The Pong Experiment
In 1991, Loren Carpenter (co-founder of Pixar), tried an experiment at Siggraph. People entered a theatre to find small paddles left on their seats, with one green side and one red side. On a screen, they could see lots of red and green squares. The audience members connected the two, and were able to identify their own paddle in the crowd on the screen.
Then a game of Pong appeared and the audience came to realise that they had been split into two halves, with each team controlling one of the players in the game collaboratively, using their paddles – green for up, red for down.
Much like Deep Mind learned to play Atari games with only the pixel data, controls and scores, the crowd was able to figure out the situation with no instructions.
They operated as a cohesive single entity to control their player in the Pong game. In the BBC documentary All Watched Over by Machines of Loving Grace, Loren describes this effect:
They’re all acting as individuals, because each one of them can decide what they’re going to do … There’s an order that emerges that gives them kind of like an amoeba like effect where they surge and they play … I wanted to see if no hierarchy existed at all, what would happen?
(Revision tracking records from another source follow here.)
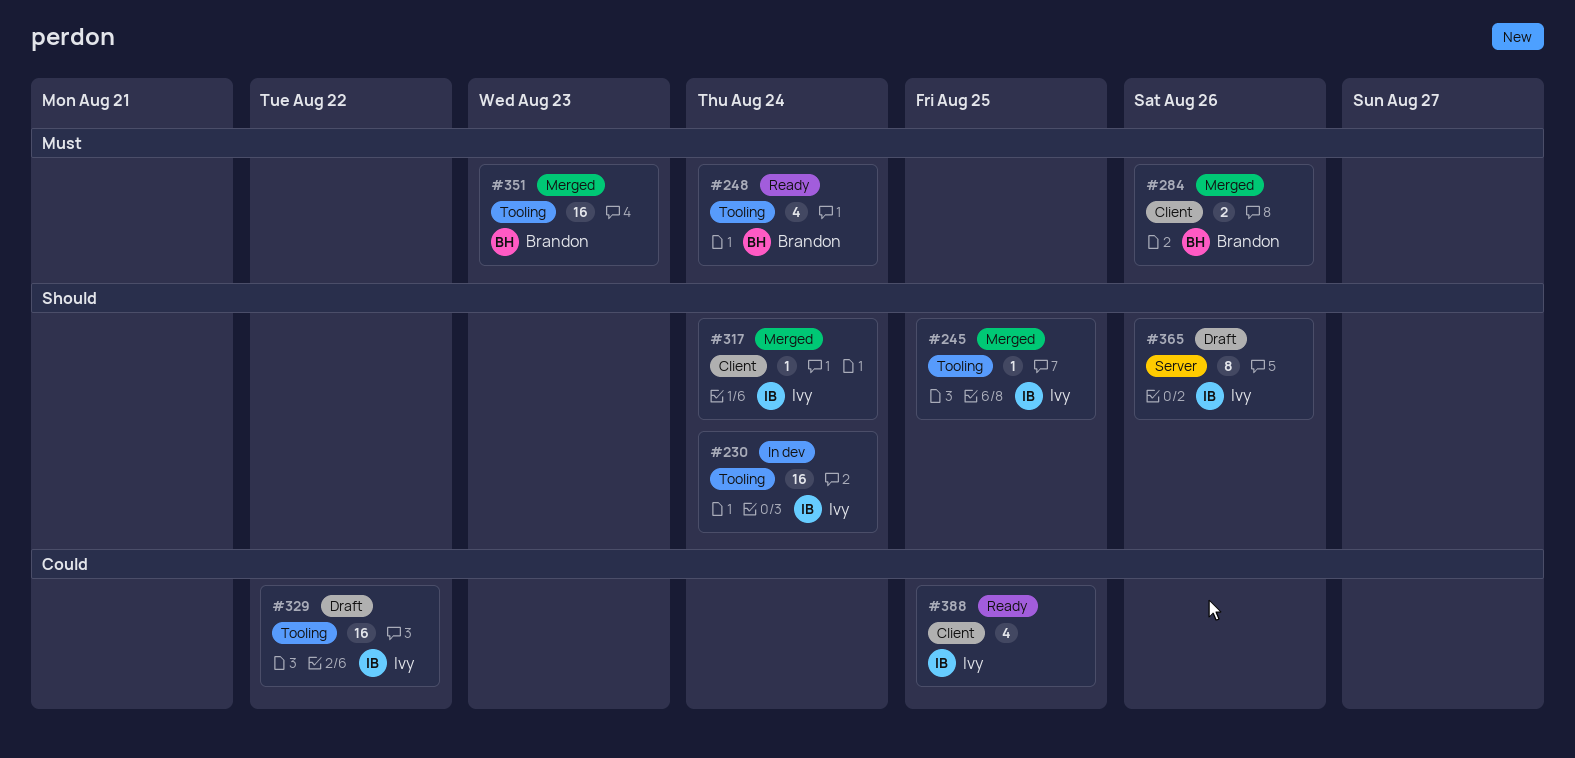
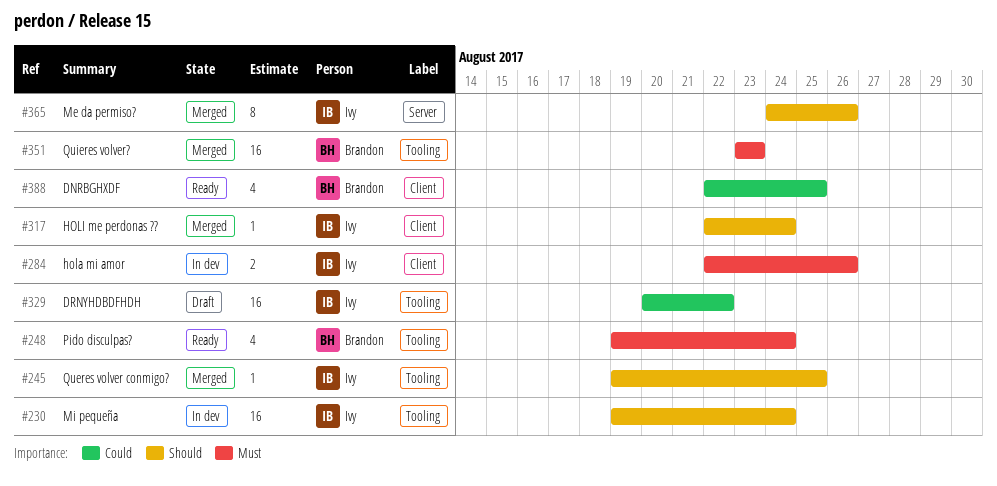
#284, status: Merged -> In dev
#284, owner: Brandon -> Ivy
#365, status: Draft -> Merged
#388, owner: Ivy -> Brandon

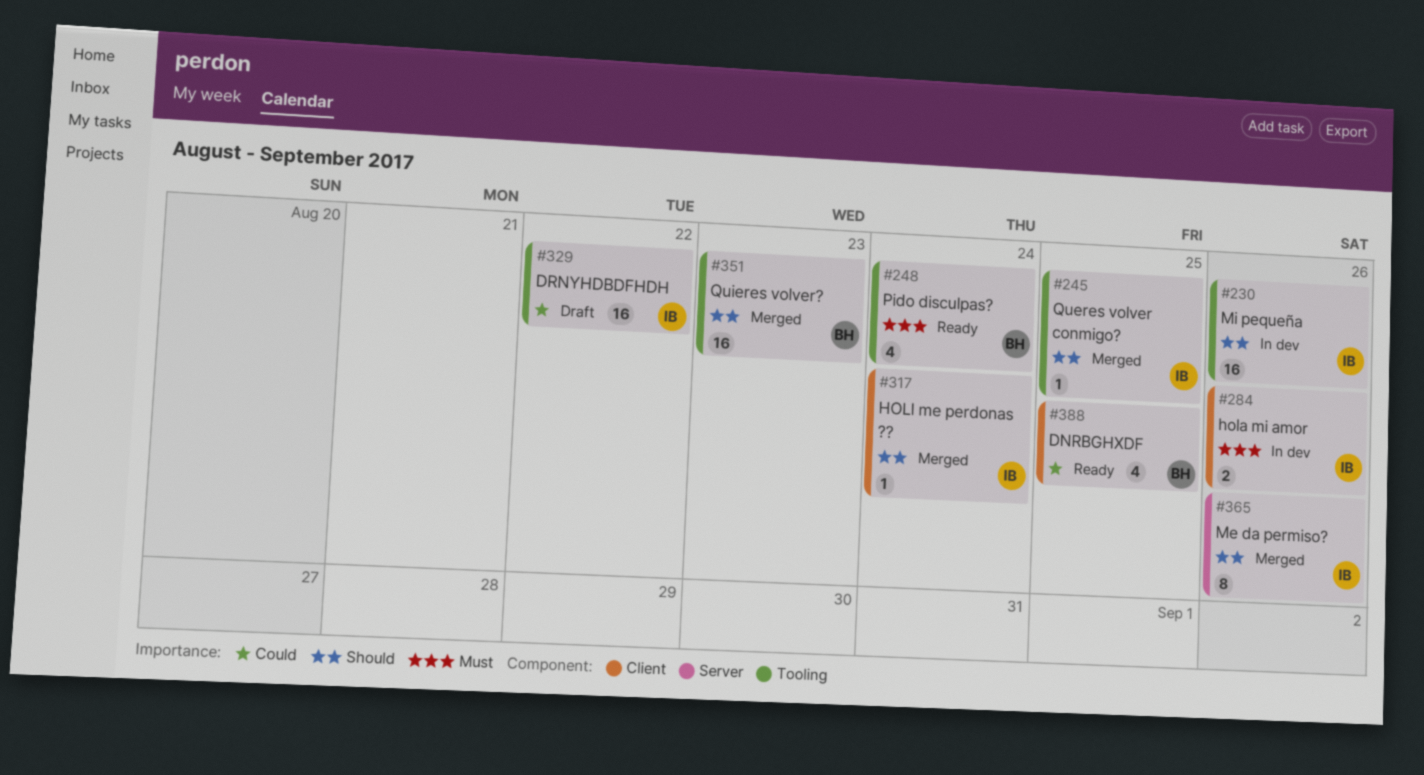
#230, due: Aug 24 -> Aug 26
#351, priority: Must -> Should

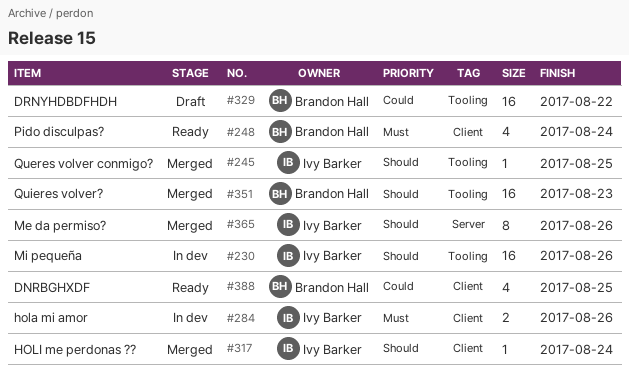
#248, label: Tooling -> Client
#329, owner: Ivy Barker -> Brandon Hall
They formed a kind of a subconscious consensus.
I want to recreate Loren Carpenter’s Pong experiment, because I expect I will be able to learn from going through the process. It will be interesting to see, in person, how an audience reacts and I hope it will inspire more ideas. This week I’m beginning investigations into how to do this technically.
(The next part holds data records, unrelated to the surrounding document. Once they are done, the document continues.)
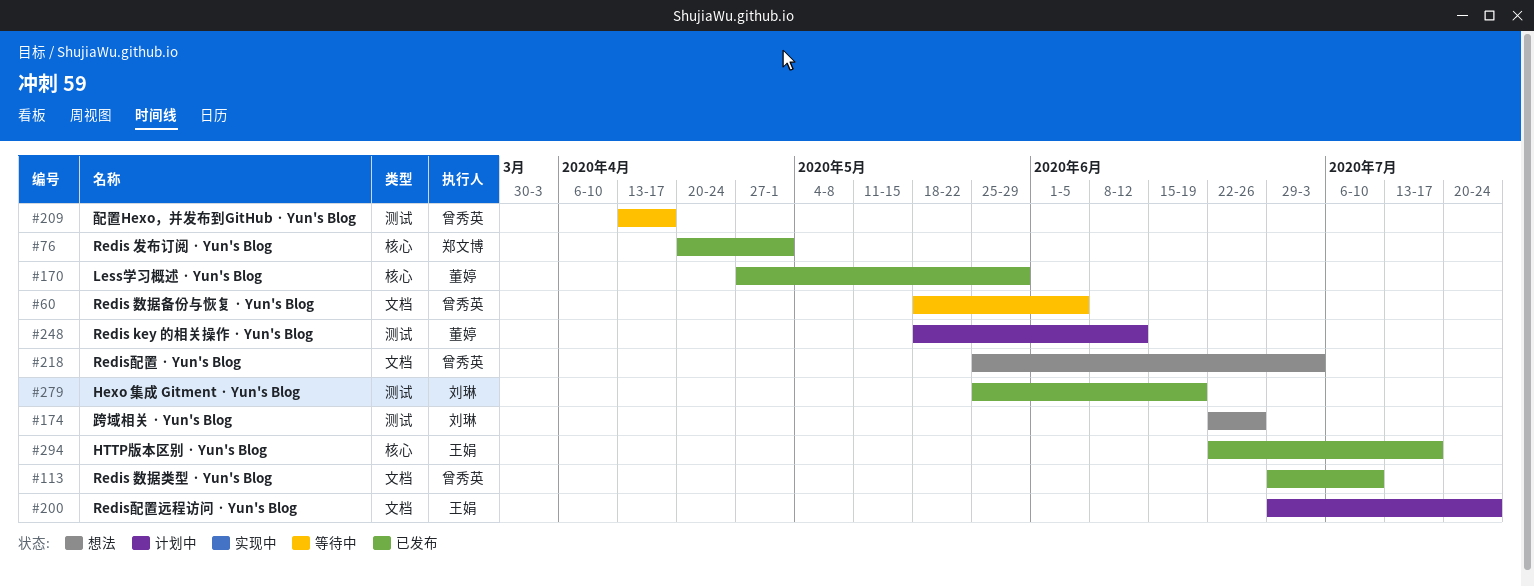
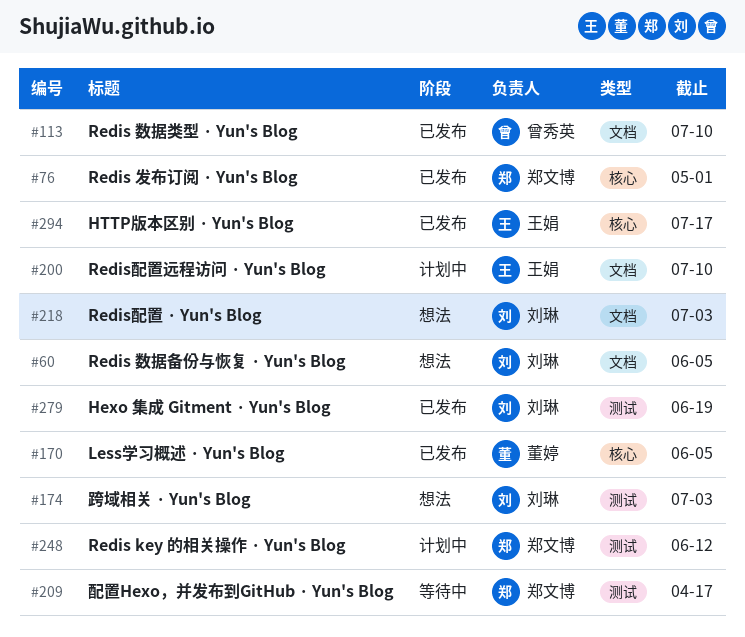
#60, status: 等待中 -> 想法
#60, owner: 曾秀英 -> 刘琳
#170, due: May 29 -> Jun 5
#174, due: Jun 26 -> Jul 3
#200, due: Jul 24 -> Jul 10
#209, owner: 曾秀英 -> 郑文博
#218, owner: 曾秀英 -> 刘琳
#248, owner: 董婷 -> 郑文博

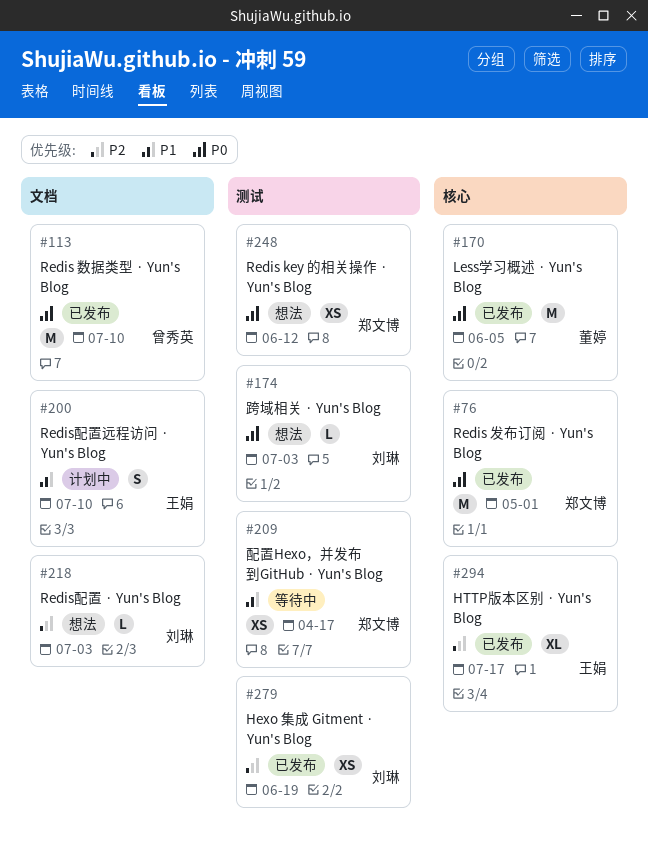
#60: present -> none
#248, status: 计划中 -> 想法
Thinking about the technology involved in the Pong experiment, it’s pretty amazing that it was achieved in 1991. That’s the same year that Tim Berner’s Lee turned on the internet at CERN. I even started to wonder whether the description of the experiment in AWOBMOLG was entirely accurate. After all, this was an age where good computers ran at 25 or 33Mhz. The laptop I’m writing this on today runs at 2.4Ghz, almost a hundred times faster. There were no programming languages designed for visuals, such as Processing or OpenFrameworks. Certainly there were no libraries available for computer vision or blob tracking. How did they manage to do it?
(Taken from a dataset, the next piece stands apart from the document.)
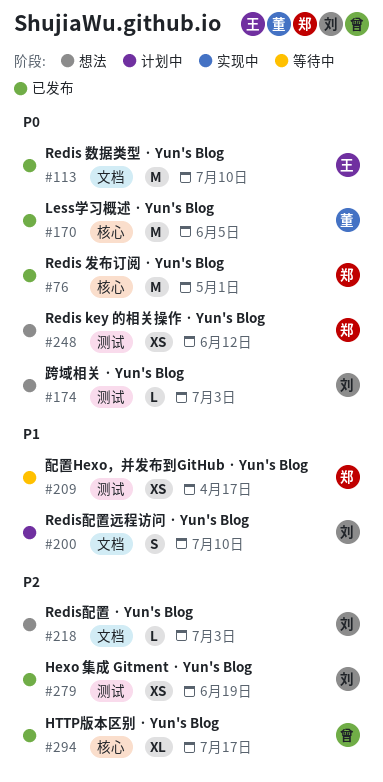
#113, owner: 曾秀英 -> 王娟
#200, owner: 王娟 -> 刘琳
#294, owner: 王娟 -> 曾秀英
This skepticism was quickly quashed when I found Carpenter’s patent for the technology, which shows that, physically, the system relies on a light mounted next to the camera, and the reflective material on the audience’s paddles, making them easier to identify. In terms of the software, the entire thing was coded from scratch in C.
Luckily for me, these days, OpenCV and Youtube tutorials are here to help. I started experimenting with blob detection using this tutorial by Daniel Shiffman. With a little adjustment of the thresholds, and some coloured cards, I managed to get reliable results.